Scrappy is a command-line application for scraping internship opportunities from various websites using Golang. It offers fast execution with Cobra, efficient data extraction with Colly, and automated scheduling using Go-cron, storing results in CSV/JSON formats.
The folder structure is organized as follows:
Scrappy/
│
├── cmd/ # Command definitions for the CLI application
│ ├── root.go # Main entry point for the CLI commands
│ ├── scrape.go # Command for initiating the scraping process
│ └── cron.go # Command for setting up and managing cron jobs
│
├── internal/ # Internal packages for modular functionality
│ ├── scraper/ # Scraping logic and parsing mechanisms
│ │ ├── scraper.go # Core scraping logic using Colly
│ │ ├── parser.go # Functions for parsing scraped data
│ │ └── helpers.go # Utility functions used in scraping
│ │
│ ├── storage/ # Storage mechanisms and data formatting
│ │ ├── storage.go # Logic for saving data to CSV/JSON files
│ │ └── formatters.go # Formatting functions for output data
│ │
│ └── scheduler/ # Scheduler for automating scraping tasks
│ └── cron.go # Functions for setting up and managing Go-cron jobs
│
├── config/ # Configuration files for the application
│ └── config.yaml # Application configurations (e.g., scraping frequency, URLs)
│
├── scripts/ # Scripts for setting up and managing the project
│ └── setup.sh # Script for setting up the environment (dependencies, etc.)
│
├── data/ # Output directory for scraped data
│ ├── output.csv # Example CSV file containing scraped data
│ └── output.json # Example JSON file containing scraped data
│
├── logs/ # Logs generated during scraping
│ └── scraper.log # Log file for tracking scraping events and errors
│
├── .env # Environment variables for API keys, URLs, etc.

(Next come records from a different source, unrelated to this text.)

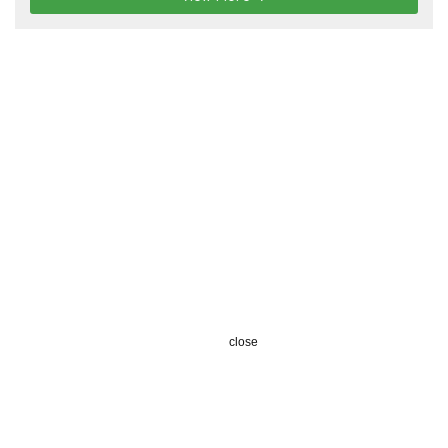
close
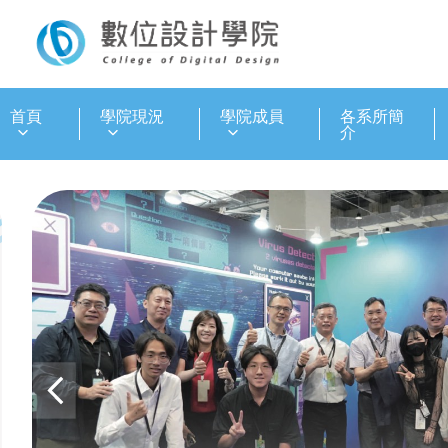
:::
首頁
學院現況
學院成員
各系所簡
介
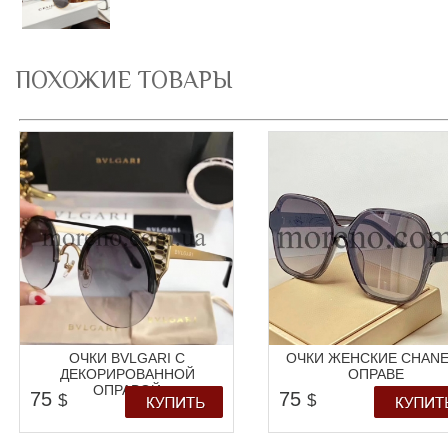
ПОХОЖИЕ ТОВАРЫ
ОЧКИ BVLGARI С
ОЧКИ ЖЕНСКИЕ CHANE
ДЕКОРИРОВАННОЙ
ОПРАВЕ
ОПРАВОЙ
75
75
$
$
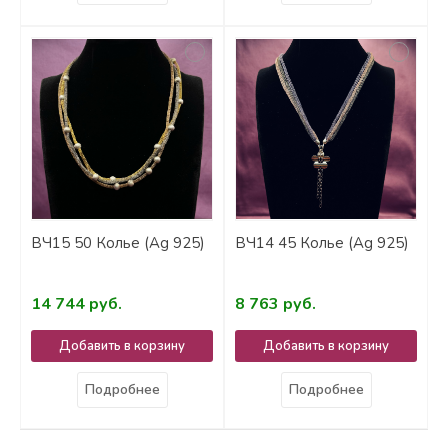
ВЧ15 50 Колье (Ag 925)
ВЧ14 45 Колье (Ag 925)
14 744 руб.
8 763 руб.
Добавить в корзину
Добавить в корзину
Подробнее
Подробнее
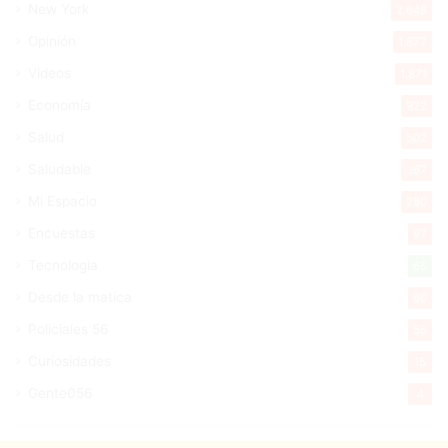
New York
2.648
Opinión
1.877
Videos
1.871
Economía
922
Salud
502
Saludable
367
Mi Espacio
280
Encuestas
97
Tecnologia
65
Desde la matica
60
Policiales 56
55
Curiosidades
15
Gente056
4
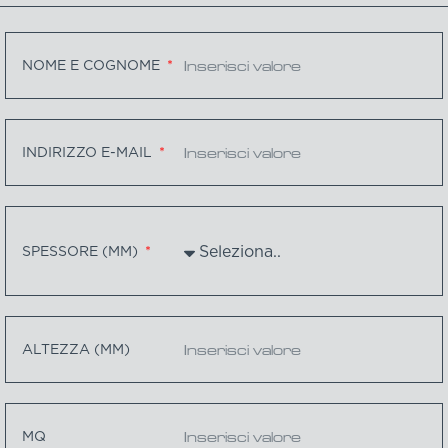
NOME E COGNOME
INDIRIZZO E-MAIL
SPESSORE (MM)
ALTEZZA (MM)
MQ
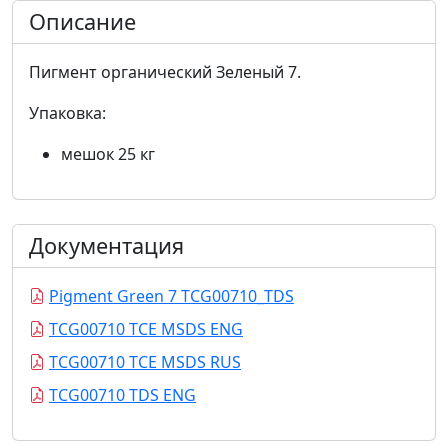
Описание
Пигмент органический Зеленый 7.
Упаковка:
мешок 25 кг
Документация
Pigment Green 7 TCG00710_TDS
TCG00710 TCE MSDS ENG
TCG00710 TCE MSDS RUS
TCG00710 TDS ENG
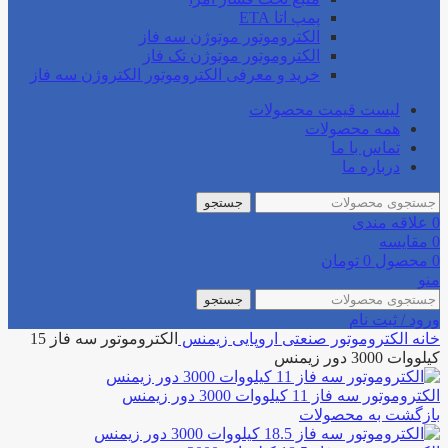
پمپ اتا ETA
الکتروموتور موتوژن سه فاز
الکتروموتور موتوژن تک فاز
خرید و معرفی الکتروموتور الکتروژن سه فاز
لیست قیمت محصولات
همه محصولات
تماس با ما
درباره ما
جستجو
0
علاقه مندی
0
مقایسه
0
محصول
0
تومان
منو
جستجو
ورود / ثبت نام
خانه
الکتروموتور صنعتی
اروپایی
زیمنس
الکتروموتور سه فاز 15
کیلووات 3000 دور زیمنس
الکتروموتور سه فاز 11 کیلووات 3000 دور زیمنس
بازگشت به محصولات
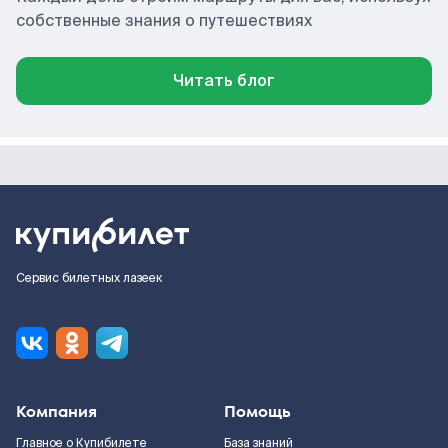
собственные знания о путешествиях
Читать блог
Сервис билетных лазеек
Компания
Помощь
Главное о Купибилете
База знаний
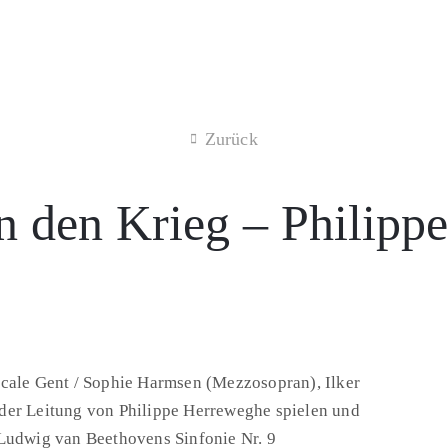
Zurück
n den Krieg – Philip
cale Gent / Sophie Harmsen (Mezzosopran), Ilker
er der Leitung von Philippe Herreweghe spielen und
Ludwig van Beethovens Sinfonie Nr. 9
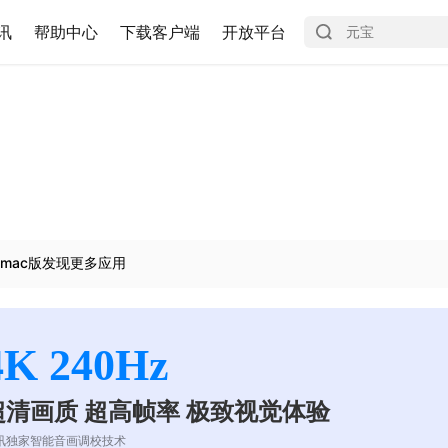
讯
帮助中心
下载客户端
开放平台
mac版发现更多应用
4K 240Hz
超清画质 超高帧率 极致视觉体验
讯独家智能音画调校技术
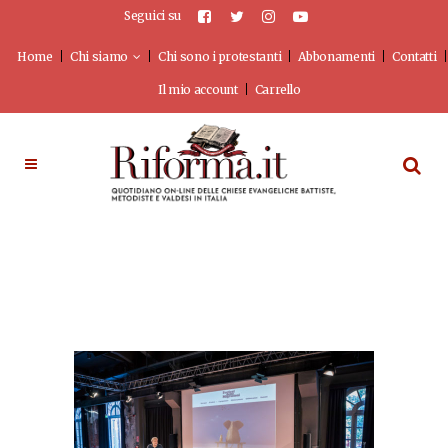
Seguici su
Home
Chi siamo
Chi sono i protestanti
Abbonamenti
Contatti
Il mio account
Carrello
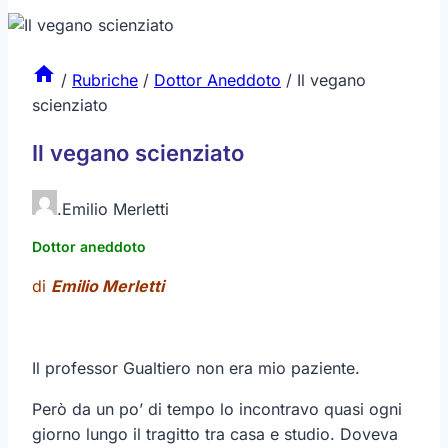
/
Rubriche
/
Dottor Aneddoto
/
Il vegano
scienziato
Il vegano scienziato
.
Emilio Merletti
Dottor aneddoto
di
Emilio Merletti
Il professor Gualtiero non era mio paziente.
Però da un po’ di tempo lo incontravo quasi ogni
giorno lungo il tragitto tra casa e studio. Doveva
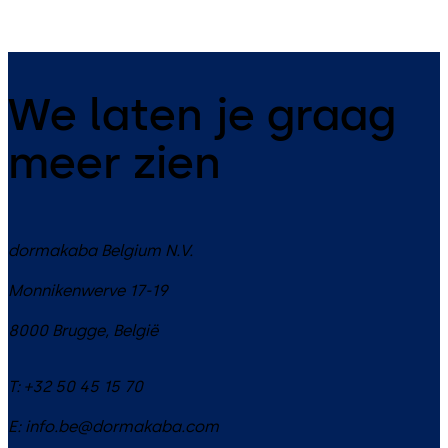
We laten je graag
meer zien
dormakaba Belgium N.V.
Monnikenwerve 17-19
8000
Brugge
,
België
T:
+32 50 45 15 70
E:
info.be@dormakaba.com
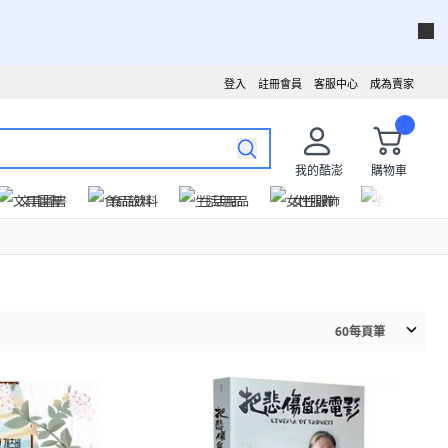
登入
註冊會員
客服中心
成為賣家
我的酷澎
購物車
文具圖書
食品飲料
生活用品
女性服飾
運動戶外
60
每頁筆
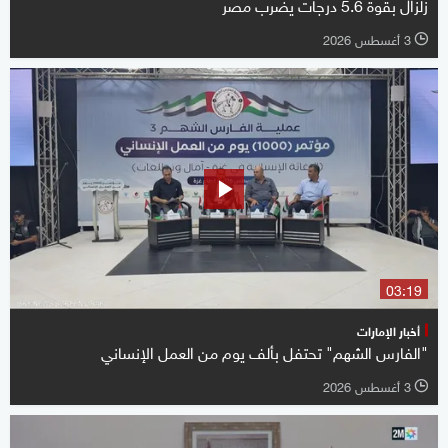
زلزال بقوة 5.6 درجات يضرب مصر
3 أغسطس 2026
l
03:19
أخبار الإمارات
"الفارس الشهم" تحتفل بألف يوم من العمل الإنساني
3 أغسطس 2026
l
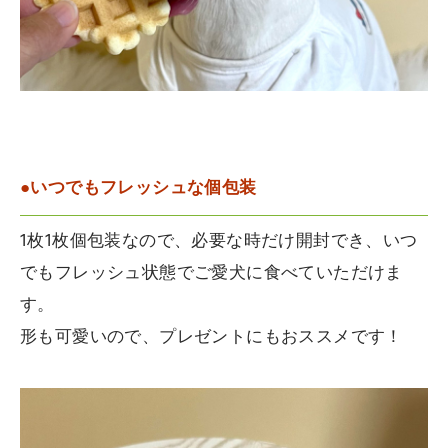
●いつでもフレッシュな個包装
1枚1枚個包装なので、必要な時だけ開封でき、いつ
でもフレッシュ状態でご愛犬に食べていただけま
す。
形も可愛いので、プレゼントにもおススメです！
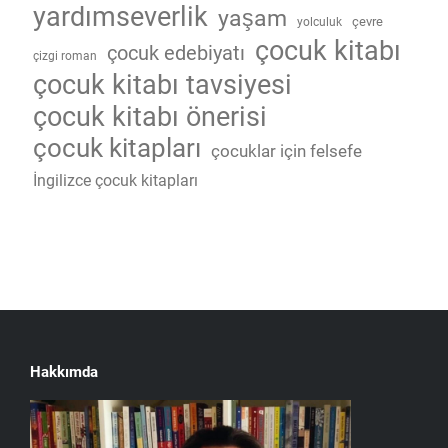
yardımseverlik
yaşam
çevre
yolculuk
çocuk kitabı
çocuk edebiyatı
çizgi roman
çocuk kitabı tavsiyesi
çocuk kitabı önerisi
çocuk kitapları
çocuklar için felsefe
İngilizce çocuk kitapları
Hakkımda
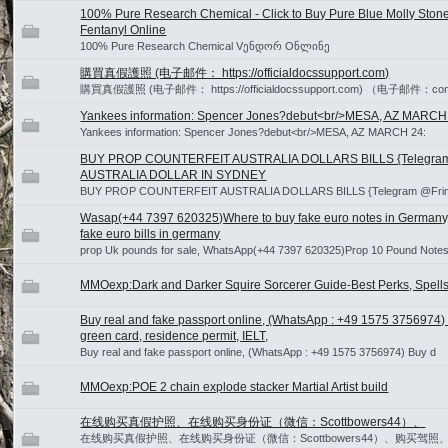
100% Pure Research Chemical - Click to Buy Pure Blue Molly Sto
Fentanyl Online
100% Pure Research Chemical Vენდორ Oნლინე
購買真假護照 (电子邮件： https://officialdocssupport.com)
購買真假護照 (电子邮件： https://officialdocssupport.com) （电子邮件：contac
Yankees information: Spencer Jones?debut<br/>MESA, AZ MARCH
Yankees information: Spencer Jones?debut<br/>MESA, AZ MARCH 24:
BUY PROP COUNTERFEIT AUSTRALIA DOLLARS BILLS {Telegra
AUSTRALIA DOLLAR IN SYDNEY
BUY PROP COUNTERFEIT AUSTRALIA DOLLARS BILLS {Telegram @Frin
Wasap(+44 7397 620325)Where to buy fake euro notes in Germ
fake euro bills in germany
prop Uk pounds for sale, WhatsApp(+44 7397 620325)Prop 10 Pound Note
MMOexp:Dark and Darker Squire Sorcerer Guide-Best Perks, Spell
Buy real and fake passport online, (WhatsApp : +49 1575 3756974) B
green card, residence permit, IELT,
Buy real and fake passport online, (WhatsApp : +49 1575 3756974) Buy d
MMOexp:POE 2 chain explode stacker Martial Artist build
在线购买真假护照、在线购买身份证（微信：Scottbowers44）、
在线购买真假护照、在线购买身份证（微信：Scottbowers44）、购买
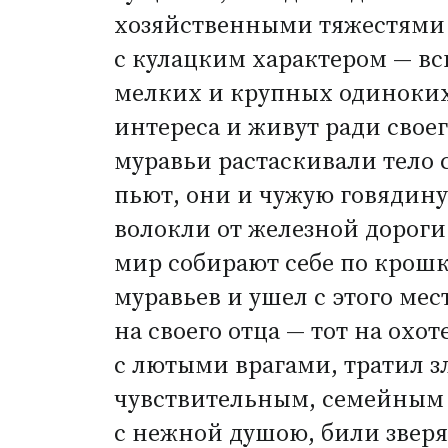
хозяйственными тяжестями 
с кулацким характером — вс
мелких и крупных одиноких
интереса и живут ради свое
муравьи растаскивали тело с
пьют, они и чужую говядину
волокли от железной дороги
мир собирают себе по крошк
муравьев и ушел с этого мес
на своего отца — тот на охот
с лютыми врагами, тратил зл
чувствительным, семейным ч
с нежной душою, били звер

├── .gitignore # Files and directories to be ignored by git
├── README.md # Project documentation (this file)
└── main.go # Entry point for running the Scrappy CLI application
-
Clone the Repository:
git clone https://github.com/AdityaKrSingh26/Scrappy.git cd Scrappy
-
Setup: Run the setup script to install dependencies:
./scripts/setup.sh
-
Configure: Update
config/config.yaml
with the websites you want to scrape and other settings. -
Run the Scraper: Start scraping using the command:
go run main.go scrape
-
Automate with Cron: Schedule automated scraping using:
go run main.go cron
- cmd/root.go: Entry point for the CLI, sets up the base structure of the command.
- internal/scraper/scraper.go: Contains the logic for scraping different websites using Colly.
- internal/scraper/parser.go: Handles parsing the raw HTML or JSON data into usable formats.
- internal/storage/storage.go: Manages the storage of scraped data into CSV or JSON.
- internal/scheduler/cron.go: Contains the logic to run the scraper at regular intervals using Go-cron.
- config/config.yaml: Stores configuration such as scraping intervals and target URLs.
- logs/scraper.log: Keeps track of scraping events, errors, and execution logs.
- Golang: Core programming language used for developing the CLI.
- Cobra: Library for creating the command-line interface.
- Colly: Powerful Golang library for web scraping.
- Go-cron: Scheduler for automating scraping tasks.
- CSV/JSON: Data formats for exporting scraped data.